* _WHAT IS EXPECTED_
Below are some records. Return exactly the lines from the one containing "<li>You specify the" through the one containing "<li>You identify an owner", both included, and only those.

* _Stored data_
........

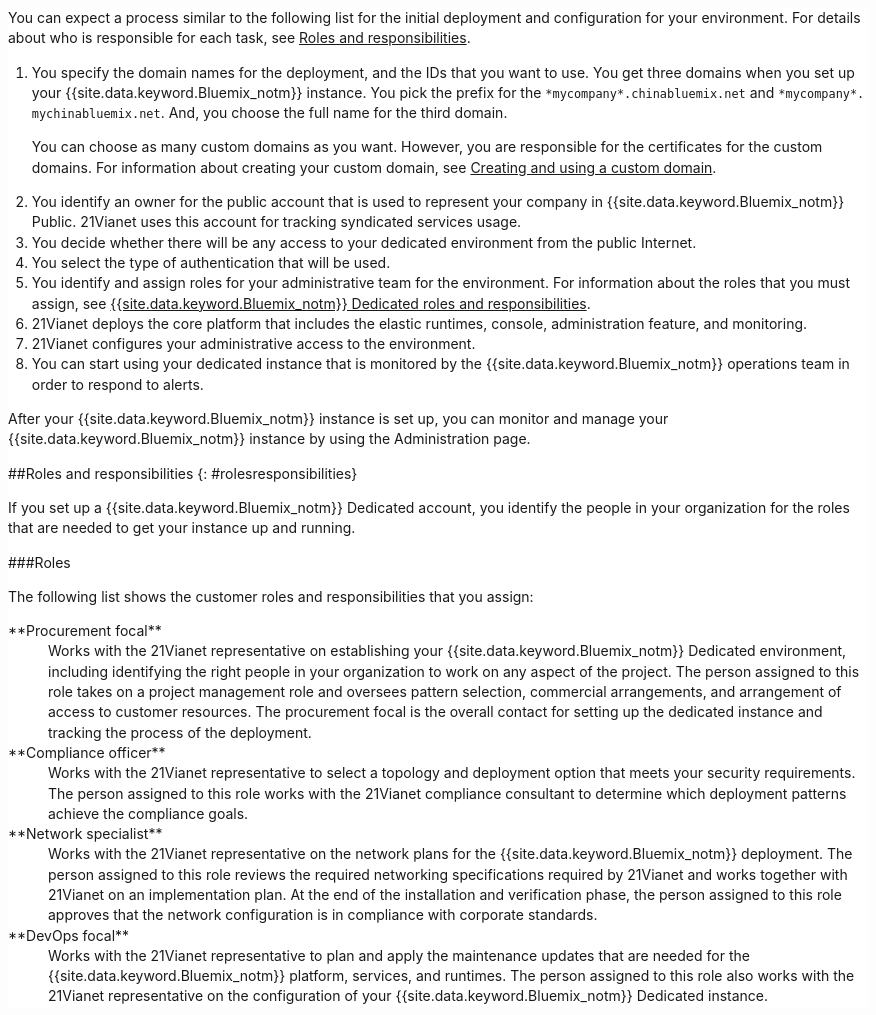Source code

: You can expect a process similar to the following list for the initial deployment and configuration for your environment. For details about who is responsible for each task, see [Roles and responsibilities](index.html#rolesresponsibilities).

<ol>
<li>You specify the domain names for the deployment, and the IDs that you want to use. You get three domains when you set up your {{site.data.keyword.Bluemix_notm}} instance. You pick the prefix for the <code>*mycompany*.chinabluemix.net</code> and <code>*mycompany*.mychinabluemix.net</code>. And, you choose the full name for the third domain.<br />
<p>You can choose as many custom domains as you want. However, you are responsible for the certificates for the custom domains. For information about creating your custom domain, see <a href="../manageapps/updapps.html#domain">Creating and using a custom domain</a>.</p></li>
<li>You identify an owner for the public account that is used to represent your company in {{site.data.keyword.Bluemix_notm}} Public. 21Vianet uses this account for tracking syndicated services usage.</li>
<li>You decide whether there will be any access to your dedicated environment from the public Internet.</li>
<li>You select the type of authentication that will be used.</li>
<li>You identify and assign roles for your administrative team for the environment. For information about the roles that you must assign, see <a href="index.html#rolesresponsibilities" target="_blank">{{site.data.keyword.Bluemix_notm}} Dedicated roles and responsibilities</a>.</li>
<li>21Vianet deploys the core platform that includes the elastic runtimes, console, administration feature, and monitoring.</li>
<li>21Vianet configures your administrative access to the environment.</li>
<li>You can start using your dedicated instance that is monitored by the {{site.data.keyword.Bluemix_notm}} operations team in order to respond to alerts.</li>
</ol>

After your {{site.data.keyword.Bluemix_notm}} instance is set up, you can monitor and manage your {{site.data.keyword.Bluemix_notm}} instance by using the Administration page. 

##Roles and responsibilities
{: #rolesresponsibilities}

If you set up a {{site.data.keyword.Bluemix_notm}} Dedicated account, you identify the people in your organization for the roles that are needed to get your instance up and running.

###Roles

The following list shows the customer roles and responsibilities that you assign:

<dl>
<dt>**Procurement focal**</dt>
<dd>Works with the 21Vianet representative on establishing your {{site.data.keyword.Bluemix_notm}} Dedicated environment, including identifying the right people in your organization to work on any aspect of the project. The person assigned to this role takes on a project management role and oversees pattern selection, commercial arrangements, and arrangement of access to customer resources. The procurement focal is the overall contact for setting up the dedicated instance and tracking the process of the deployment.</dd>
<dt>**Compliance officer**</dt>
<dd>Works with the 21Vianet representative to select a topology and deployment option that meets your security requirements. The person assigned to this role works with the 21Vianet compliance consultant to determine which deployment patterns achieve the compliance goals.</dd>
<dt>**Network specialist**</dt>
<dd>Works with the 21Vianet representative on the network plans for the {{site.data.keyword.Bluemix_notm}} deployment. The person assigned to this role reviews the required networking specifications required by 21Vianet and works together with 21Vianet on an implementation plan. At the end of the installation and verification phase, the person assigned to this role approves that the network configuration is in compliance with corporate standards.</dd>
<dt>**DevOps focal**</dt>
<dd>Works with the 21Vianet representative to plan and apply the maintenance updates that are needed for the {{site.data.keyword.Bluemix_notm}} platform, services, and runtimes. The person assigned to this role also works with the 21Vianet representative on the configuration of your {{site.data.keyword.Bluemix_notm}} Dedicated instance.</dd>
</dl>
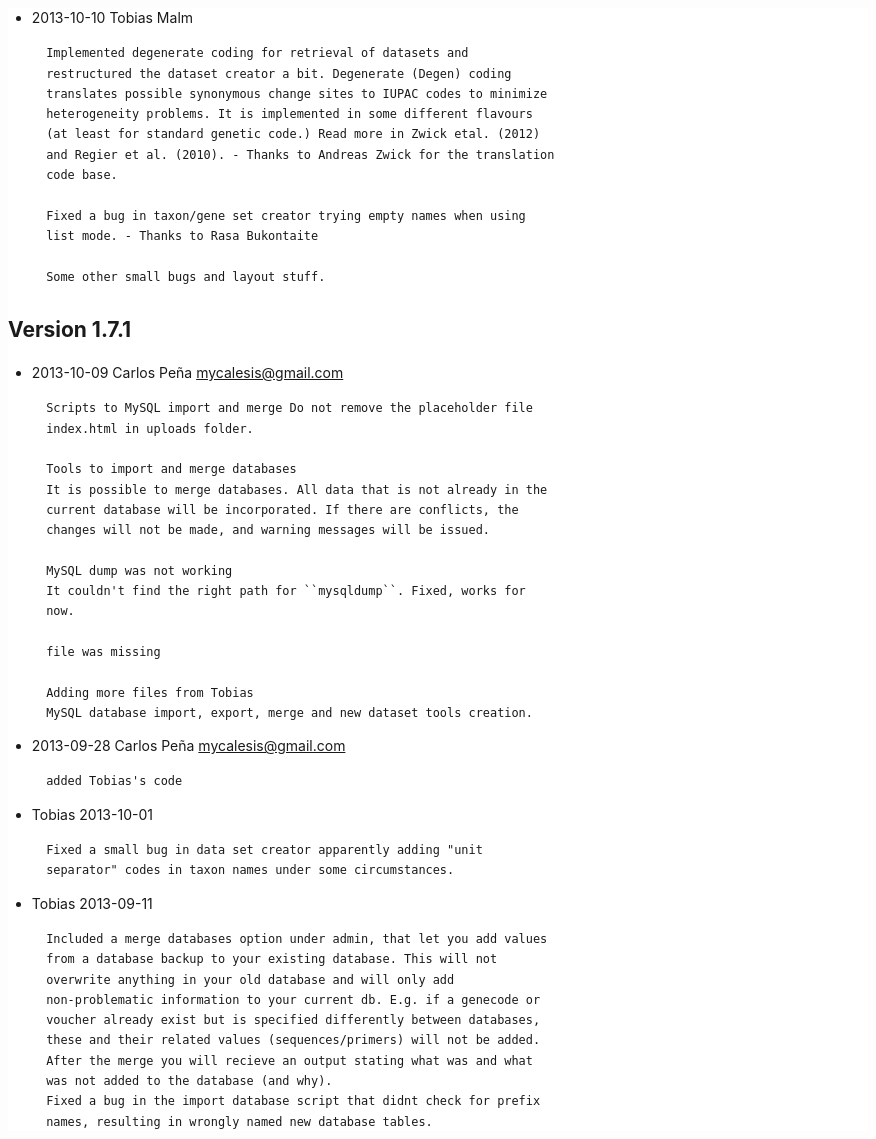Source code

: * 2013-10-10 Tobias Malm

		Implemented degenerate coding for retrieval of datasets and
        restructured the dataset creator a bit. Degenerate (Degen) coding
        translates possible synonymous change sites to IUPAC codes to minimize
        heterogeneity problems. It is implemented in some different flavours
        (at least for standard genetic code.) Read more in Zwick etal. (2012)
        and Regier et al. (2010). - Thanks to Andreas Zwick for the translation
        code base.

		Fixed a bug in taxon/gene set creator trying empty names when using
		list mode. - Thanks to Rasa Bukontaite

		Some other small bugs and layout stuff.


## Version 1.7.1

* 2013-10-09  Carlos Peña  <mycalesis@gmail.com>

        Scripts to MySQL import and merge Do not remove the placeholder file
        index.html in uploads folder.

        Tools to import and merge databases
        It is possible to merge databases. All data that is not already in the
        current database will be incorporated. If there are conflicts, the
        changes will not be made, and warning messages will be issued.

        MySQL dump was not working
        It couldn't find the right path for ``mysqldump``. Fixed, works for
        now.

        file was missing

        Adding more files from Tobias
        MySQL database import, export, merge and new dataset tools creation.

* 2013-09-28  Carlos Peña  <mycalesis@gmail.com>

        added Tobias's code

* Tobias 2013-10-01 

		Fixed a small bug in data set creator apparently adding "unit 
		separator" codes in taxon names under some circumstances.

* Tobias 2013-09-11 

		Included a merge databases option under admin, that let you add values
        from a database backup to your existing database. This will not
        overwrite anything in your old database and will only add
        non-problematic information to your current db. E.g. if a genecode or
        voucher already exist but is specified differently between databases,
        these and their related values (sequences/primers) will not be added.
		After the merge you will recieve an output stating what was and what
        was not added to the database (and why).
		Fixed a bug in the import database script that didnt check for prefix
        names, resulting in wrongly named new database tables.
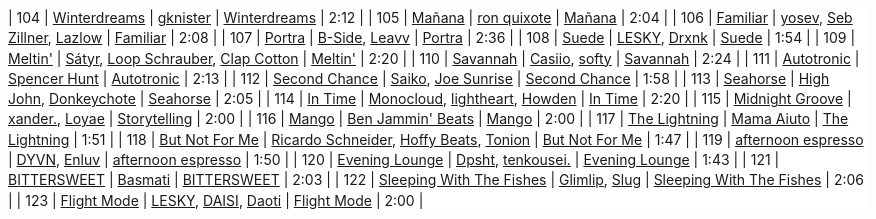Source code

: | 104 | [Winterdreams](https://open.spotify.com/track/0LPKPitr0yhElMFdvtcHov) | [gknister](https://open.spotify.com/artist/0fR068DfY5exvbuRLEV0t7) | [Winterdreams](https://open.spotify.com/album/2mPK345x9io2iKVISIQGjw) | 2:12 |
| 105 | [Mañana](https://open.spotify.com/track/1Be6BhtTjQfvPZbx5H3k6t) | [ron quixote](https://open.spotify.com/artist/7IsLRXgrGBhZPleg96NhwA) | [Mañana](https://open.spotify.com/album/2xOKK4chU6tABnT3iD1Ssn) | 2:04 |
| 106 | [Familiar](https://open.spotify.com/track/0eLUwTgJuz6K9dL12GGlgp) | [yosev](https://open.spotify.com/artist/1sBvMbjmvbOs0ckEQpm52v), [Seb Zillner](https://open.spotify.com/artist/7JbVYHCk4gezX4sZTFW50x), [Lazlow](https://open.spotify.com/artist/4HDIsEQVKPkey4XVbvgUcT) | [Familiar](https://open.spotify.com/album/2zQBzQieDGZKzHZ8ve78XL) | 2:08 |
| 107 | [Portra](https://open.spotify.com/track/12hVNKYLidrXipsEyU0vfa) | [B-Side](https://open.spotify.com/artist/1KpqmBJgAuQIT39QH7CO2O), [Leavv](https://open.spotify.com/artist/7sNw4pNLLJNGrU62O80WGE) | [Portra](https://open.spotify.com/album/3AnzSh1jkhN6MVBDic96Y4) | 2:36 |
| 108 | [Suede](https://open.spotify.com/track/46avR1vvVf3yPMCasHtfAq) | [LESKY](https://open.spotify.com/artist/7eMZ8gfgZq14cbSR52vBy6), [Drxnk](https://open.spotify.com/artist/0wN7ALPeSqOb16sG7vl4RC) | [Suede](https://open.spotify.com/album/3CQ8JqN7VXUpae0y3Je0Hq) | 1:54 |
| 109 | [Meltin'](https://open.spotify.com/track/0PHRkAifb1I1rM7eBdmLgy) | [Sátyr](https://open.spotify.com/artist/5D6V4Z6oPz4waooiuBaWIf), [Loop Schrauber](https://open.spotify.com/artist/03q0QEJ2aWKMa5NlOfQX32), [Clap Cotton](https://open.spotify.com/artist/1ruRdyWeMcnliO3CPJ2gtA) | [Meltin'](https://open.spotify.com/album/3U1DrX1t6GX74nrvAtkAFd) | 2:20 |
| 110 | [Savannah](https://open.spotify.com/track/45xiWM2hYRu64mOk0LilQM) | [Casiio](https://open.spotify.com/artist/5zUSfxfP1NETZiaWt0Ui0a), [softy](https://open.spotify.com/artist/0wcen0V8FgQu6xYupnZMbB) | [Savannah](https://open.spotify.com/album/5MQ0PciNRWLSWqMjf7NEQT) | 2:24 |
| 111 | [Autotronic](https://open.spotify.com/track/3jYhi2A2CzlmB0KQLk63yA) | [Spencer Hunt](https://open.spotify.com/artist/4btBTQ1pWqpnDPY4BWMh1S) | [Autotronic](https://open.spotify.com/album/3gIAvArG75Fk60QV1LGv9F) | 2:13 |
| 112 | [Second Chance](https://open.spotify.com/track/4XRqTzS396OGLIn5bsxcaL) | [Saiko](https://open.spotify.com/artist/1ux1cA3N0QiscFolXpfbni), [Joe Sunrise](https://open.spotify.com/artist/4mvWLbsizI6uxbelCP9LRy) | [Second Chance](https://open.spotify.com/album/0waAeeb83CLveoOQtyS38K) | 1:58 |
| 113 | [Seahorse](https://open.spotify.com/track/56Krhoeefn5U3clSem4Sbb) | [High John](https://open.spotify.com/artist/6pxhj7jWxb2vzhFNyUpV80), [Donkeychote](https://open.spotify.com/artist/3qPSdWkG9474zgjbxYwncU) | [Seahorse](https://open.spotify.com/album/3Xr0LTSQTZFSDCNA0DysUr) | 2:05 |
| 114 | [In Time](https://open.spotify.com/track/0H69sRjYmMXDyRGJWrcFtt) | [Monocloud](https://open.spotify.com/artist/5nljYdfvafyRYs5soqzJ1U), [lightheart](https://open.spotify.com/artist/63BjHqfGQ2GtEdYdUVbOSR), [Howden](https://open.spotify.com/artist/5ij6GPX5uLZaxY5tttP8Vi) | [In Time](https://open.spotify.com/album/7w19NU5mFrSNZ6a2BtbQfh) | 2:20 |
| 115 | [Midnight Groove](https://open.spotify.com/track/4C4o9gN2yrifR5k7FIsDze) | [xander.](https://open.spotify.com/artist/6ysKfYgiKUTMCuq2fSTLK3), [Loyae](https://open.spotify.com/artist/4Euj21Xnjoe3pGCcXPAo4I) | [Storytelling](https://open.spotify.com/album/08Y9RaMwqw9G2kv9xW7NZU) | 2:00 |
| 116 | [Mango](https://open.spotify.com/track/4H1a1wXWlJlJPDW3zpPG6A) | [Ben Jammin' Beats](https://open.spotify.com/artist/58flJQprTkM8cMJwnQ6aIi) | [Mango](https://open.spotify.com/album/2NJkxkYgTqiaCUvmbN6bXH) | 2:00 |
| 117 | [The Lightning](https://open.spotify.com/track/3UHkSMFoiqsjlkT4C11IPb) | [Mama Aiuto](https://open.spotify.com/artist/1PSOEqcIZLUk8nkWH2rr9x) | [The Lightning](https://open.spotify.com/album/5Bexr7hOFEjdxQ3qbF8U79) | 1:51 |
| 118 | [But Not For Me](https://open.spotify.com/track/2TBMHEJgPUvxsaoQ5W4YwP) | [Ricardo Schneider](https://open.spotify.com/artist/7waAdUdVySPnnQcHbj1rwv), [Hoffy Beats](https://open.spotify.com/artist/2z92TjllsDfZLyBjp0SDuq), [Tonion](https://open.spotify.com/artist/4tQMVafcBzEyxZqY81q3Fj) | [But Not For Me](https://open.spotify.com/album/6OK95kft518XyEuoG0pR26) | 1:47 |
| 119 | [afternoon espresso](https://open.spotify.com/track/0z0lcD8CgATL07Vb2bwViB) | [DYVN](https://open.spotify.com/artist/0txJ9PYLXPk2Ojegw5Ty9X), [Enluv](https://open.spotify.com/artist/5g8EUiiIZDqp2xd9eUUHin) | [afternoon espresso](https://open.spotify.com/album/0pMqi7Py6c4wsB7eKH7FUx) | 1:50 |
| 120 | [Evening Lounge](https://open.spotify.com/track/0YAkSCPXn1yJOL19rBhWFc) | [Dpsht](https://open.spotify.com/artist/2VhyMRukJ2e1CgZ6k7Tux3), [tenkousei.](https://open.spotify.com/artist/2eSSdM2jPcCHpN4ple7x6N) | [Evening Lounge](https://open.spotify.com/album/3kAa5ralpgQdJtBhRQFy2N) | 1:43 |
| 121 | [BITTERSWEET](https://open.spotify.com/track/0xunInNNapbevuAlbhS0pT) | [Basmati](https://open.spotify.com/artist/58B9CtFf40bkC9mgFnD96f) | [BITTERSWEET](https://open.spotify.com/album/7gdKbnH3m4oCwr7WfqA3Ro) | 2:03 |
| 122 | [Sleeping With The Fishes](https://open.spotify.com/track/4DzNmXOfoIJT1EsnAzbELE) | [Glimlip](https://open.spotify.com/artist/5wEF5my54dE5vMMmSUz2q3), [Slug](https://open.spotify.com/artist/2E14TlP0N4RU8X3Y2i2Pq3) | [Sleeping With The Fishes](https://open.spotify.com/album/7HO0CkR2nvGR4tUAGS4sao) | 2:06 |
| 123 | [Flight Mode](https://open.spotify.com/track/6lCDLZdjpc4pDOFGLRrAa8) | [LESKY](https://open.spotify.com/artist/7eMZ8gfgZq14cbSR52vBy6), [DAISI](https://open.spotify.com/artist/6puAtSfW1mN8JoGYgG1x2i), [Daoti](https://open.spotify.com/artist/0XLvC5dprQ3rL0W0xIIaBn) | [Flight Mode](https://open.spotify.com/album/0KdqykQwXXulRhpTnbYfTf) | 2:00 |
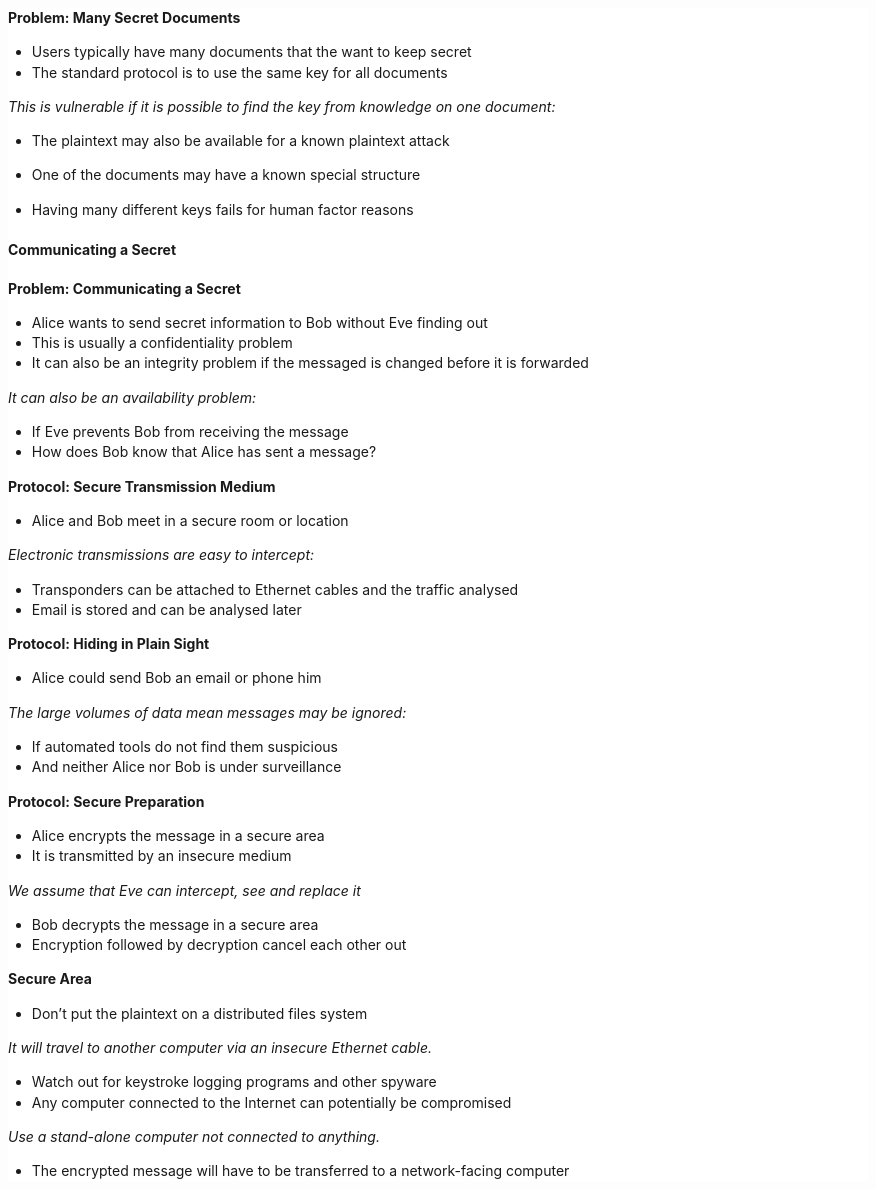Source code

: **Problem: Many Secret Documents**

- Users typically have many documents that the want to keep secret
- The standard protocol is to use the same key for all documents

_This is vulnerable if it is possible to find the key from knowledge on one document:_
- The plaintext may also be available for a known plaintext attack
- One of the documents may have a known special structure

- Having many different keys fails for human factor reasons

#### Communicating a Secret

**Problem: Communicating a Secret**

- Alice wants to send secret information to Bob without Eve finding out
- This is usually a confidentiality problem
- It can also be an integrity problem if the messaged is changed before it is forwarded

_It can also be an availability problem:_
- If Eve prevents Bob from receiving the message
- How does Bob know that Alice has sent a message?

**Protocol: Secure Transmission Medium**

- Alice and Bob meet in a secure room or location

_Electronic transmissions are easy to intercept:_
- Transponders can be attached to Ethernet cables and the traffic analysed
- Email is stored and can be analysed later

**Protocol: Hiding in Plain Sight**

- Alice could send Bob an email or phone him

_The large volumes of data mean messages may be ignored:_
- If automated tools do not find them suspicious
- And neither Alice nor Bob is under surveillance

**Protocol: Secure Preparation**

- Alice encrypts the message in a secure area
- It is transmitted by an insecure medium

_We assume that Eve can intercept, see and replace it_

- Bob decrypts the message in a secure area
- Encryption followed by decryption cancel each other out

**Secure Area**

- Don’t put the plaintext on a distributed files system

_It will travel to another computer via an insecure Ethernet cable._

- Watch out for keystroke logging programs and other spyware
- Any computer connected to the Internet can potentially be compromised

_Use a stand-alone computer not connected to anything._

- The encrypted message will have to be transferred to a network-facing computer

........

* _YOUR SOLUTION_
<li>You specify the domain names for the deployment, and the IDs that you want to use. You get three domains when you set up your {{site.data.keyword.Bluemix_notm}} instance. You pick the prefix for the <code>*mycompany*.chinabluemix.net</code> and <code>*mycompany*.mychinabluemix.net</code>. And, you choose the full name for the third domain.<br />
<p>You can choose as many custom domains as you want. However, you are responsible for the certificates for the custom domains. For information about creating your custom domain, see <a href="../manageapps/updapps.html#domain">Creating and using a custom domain</a>.</p></li>
<li>You identify an owner for the public account that is used to represent your company in {{site.data.keyword.Bluemix_notm}} Public. 21Vianet uses this account for tracking syndicated services usage.</li>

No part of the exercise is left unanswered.